I have a silly question. Are Black people racists? Now that is not a funny question, or is it? I hear a loud “no” in one corner, and a “yes” in another.
I have read lots of literature on racism. I remember when Barack Obama was campaigning for the US presidency; he made a remarkable speech on race following reports that his pastor had a reputation of spatting out venom against White people. The speech was compared to Martin Luther King Jr’s “I have a dream”. Something that would help ease race relations.
Speeches may highlight the problem, however, might not take it away until something radical is done about it.
The problem of racism is not just in Europe, America or Asia, but also on the African continent.
Unfortunately, every time people talk about racism; they imagine a White bully taking on a Black person. However, the truth might also be the opposite. Who said, Blacks cannot be racist?
Last week, I watched a video on YouTube where a black teenager goes to the park and sits near a White young woman. When she sees him, she shifts and moves a few inches away. Despite the distance between them, the Black boy whispers something into her ear. It is like he was asking for certain directions. The young woman shrugs him off. But the boy persists, and even asks for a few cents to catch a bus. The lady checks her bag before gesturing to him that she had no money left on her.
A couple of minutes later, a White guy comes, and repeats the same things as the previous one. The lady doesn’t move an inch despite the White stranger sitting very close to her. She is responsive when he asks for direction and later, gives him coins when he asks for some.
The video was a racism experiment to highlight the problem..
We cannot bury our heads in the sand to deny racism, because there are even worse stories. Some victims kill or die. However, racism is not always directed towards non-White people!
If we want to solve the problem, we should talk about it with a 360 degrees perspective.
And this is where my friend’s story comes in.
We were visiting an Indian priest last weekend in Kamuli, Busoga sub region. He was celebrating 25 years since he came to Africa.
I had met him earlier in Bombo, Luweero in 1997. I learnt many things from him just like I did from many other Indians I met at the Don Bosco Mission houses.
We were five in a car enroute to Kamuli when I casually mentioned that the priest we were going to visit was Indian.
“I have not seen an Indian Catholic priest before!” William mused. There is a belief that Indians either practice Islam or Hinduism, which is not always the case. Human beings are dynamic. Their choices keep changing.
If you want to know how racist Black people are, ask why few of us are adopting White children?
That has always puzzled me. We meet many White couples carrying Black children. It is even normal. We think they are helping the child. African or Asian parents offer their children for adoption willingly to White people.

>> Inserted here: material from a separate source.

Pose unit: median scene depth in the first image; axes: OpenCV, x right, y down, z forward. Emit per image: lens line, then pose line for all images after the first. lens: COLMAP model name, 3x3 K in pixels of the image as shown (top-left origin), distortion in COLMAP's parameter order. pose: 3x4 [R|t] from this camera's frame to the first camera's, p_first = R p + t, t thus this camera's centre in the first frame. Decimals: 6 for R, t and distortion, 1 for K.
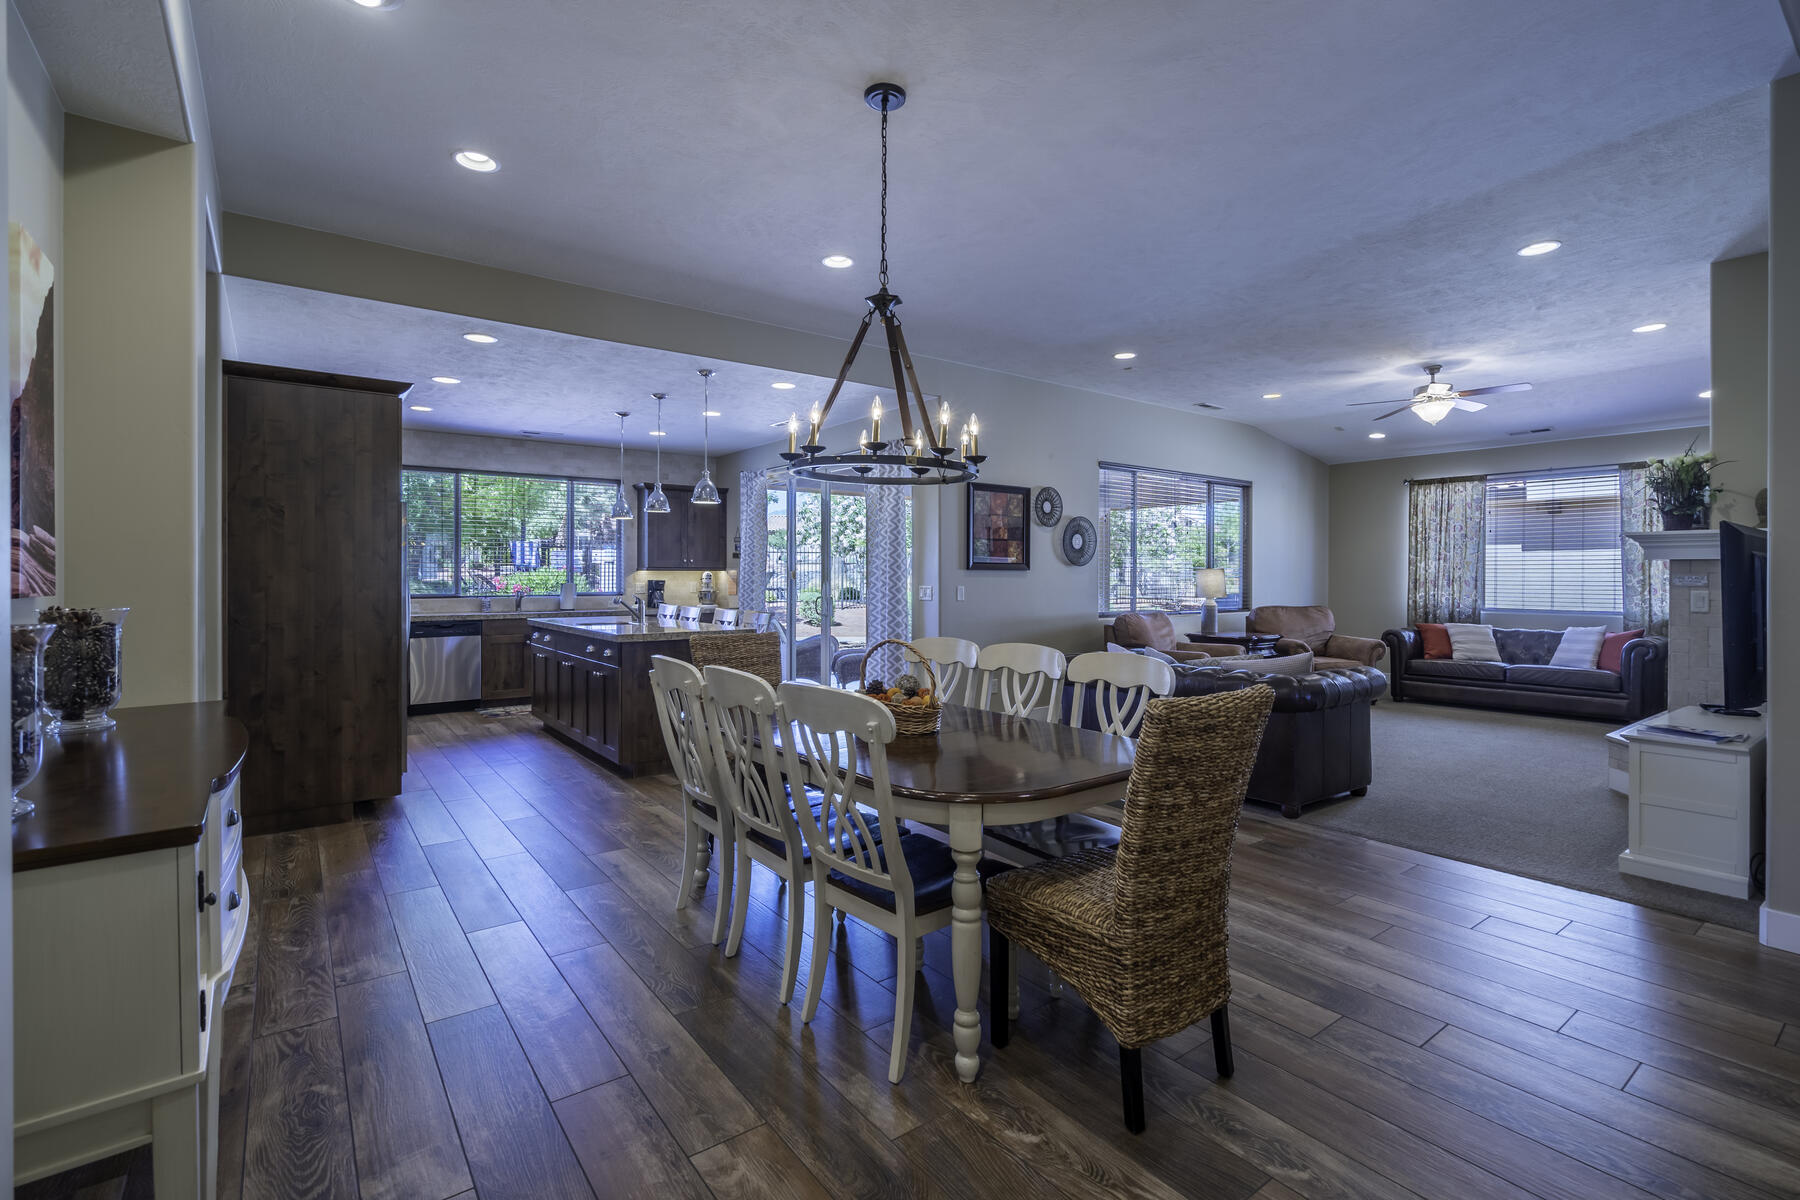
lens RADIAL K [[819.5, 0, 907.4], [0, 819.5, 581.2], [0, 0, 1]] dist [-0.008478, 0.002022]
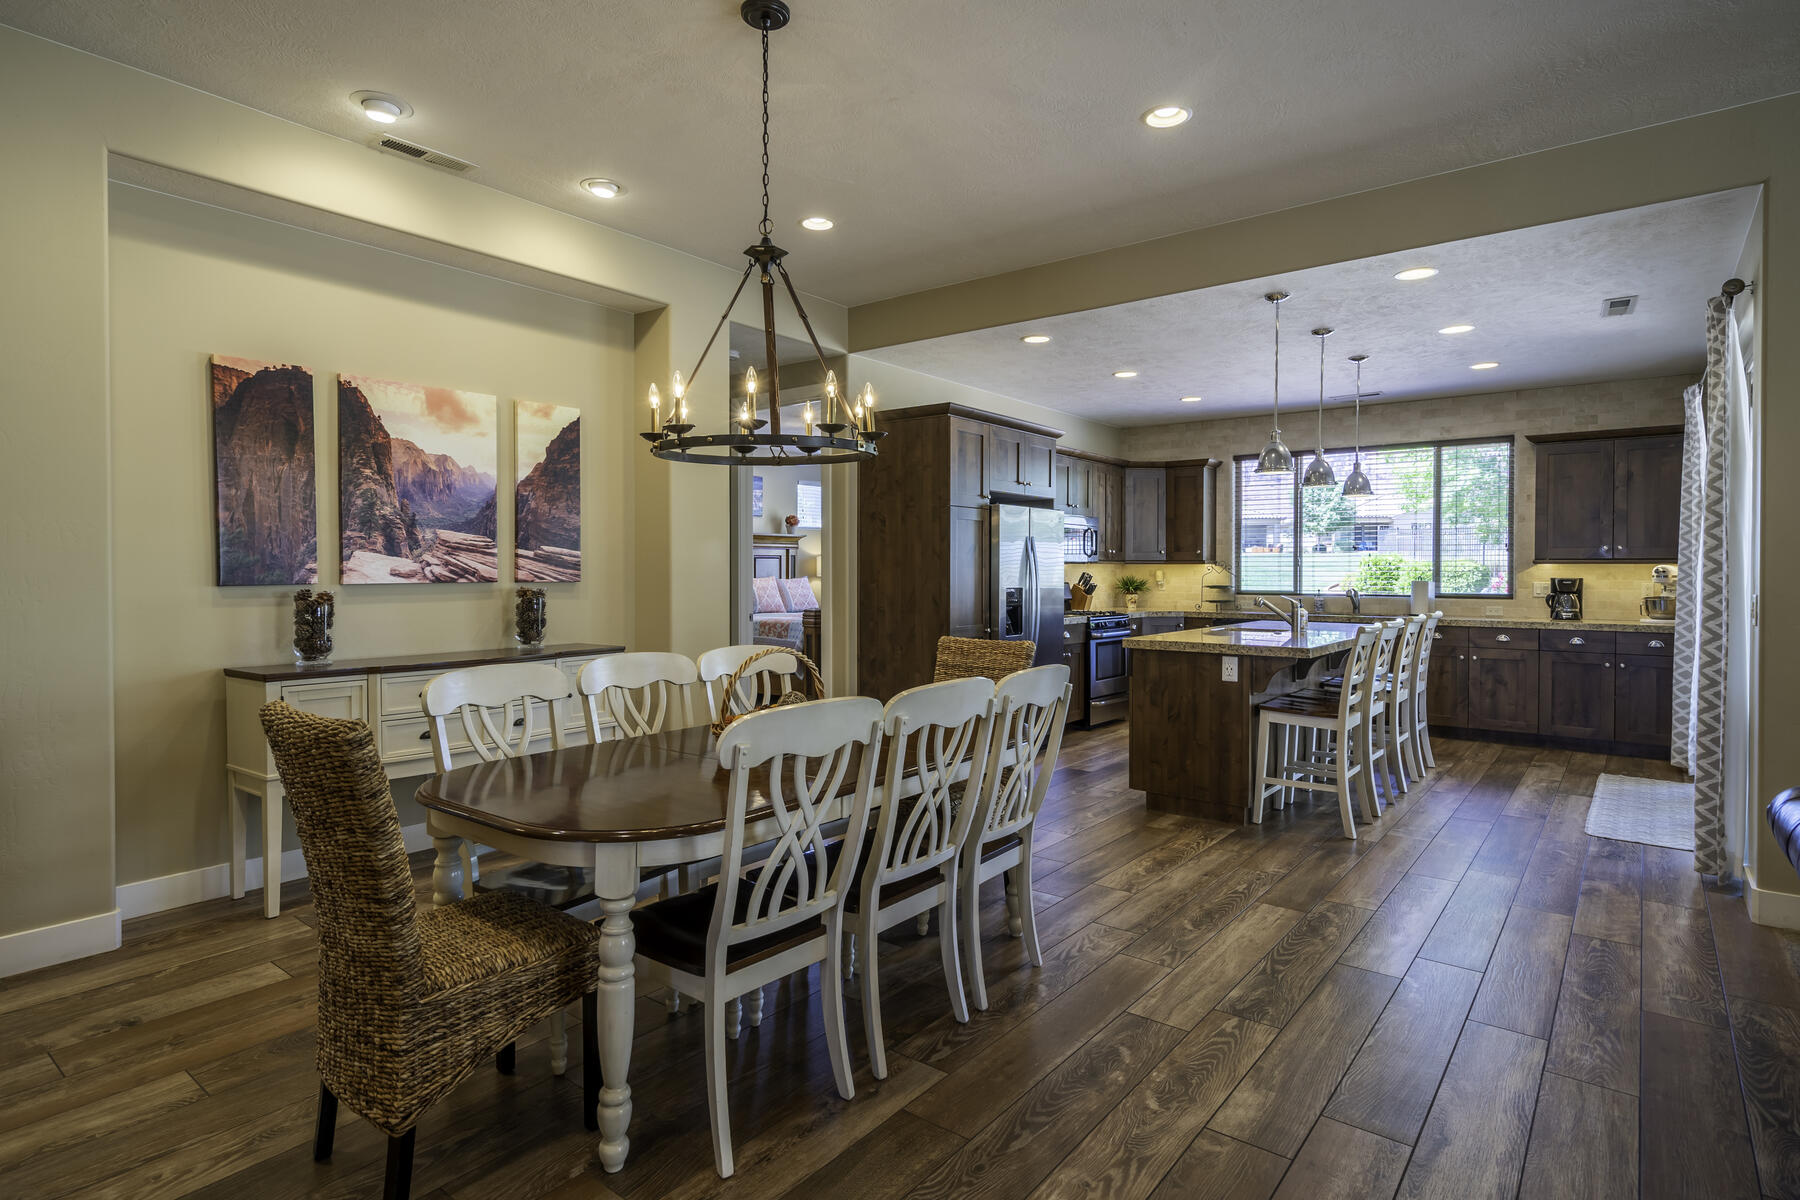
lens RADIAL K [[925.7, 0, 883.4], [0, 925.7, 587.5], [0, 0, 1]] dist [0.003319, -0.001869]
pose [[0.232357, 0.018394, -0.972457, 0.334988], [-0.007629, 0.999825, 0.017089, -0.002494], [0.972601, 0.003448, 0.232457, 0.317339]]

That is why I ask; how about a Black couple adopting White or Asian children? How come I have not seen any!
Anyway, if well to do African couples adopted children, do they consider White children too?
And if a White parent received a Black couple wanting to adopt their children, would they accept?
The hesitation, prejudice and reluctance are at the core of our racism.
Children don’t actually mind other people’s colours. For them, it is just fascinating unless they are told this and that is bad. They might have a few questions, but, they harbour no ill intentions.
It is adults, however, that teach them racism when they tell them bad stories about other groups of people. They start to build walls out of fear.
I look forward to seeing bold Blacks adopting White children. There are many well to do Blacks and many disadvantaged White, Asian or Arab children. I look forward to Blacks standing up and doing something for the rest of the world. We can start with adopting Syrian children, for example.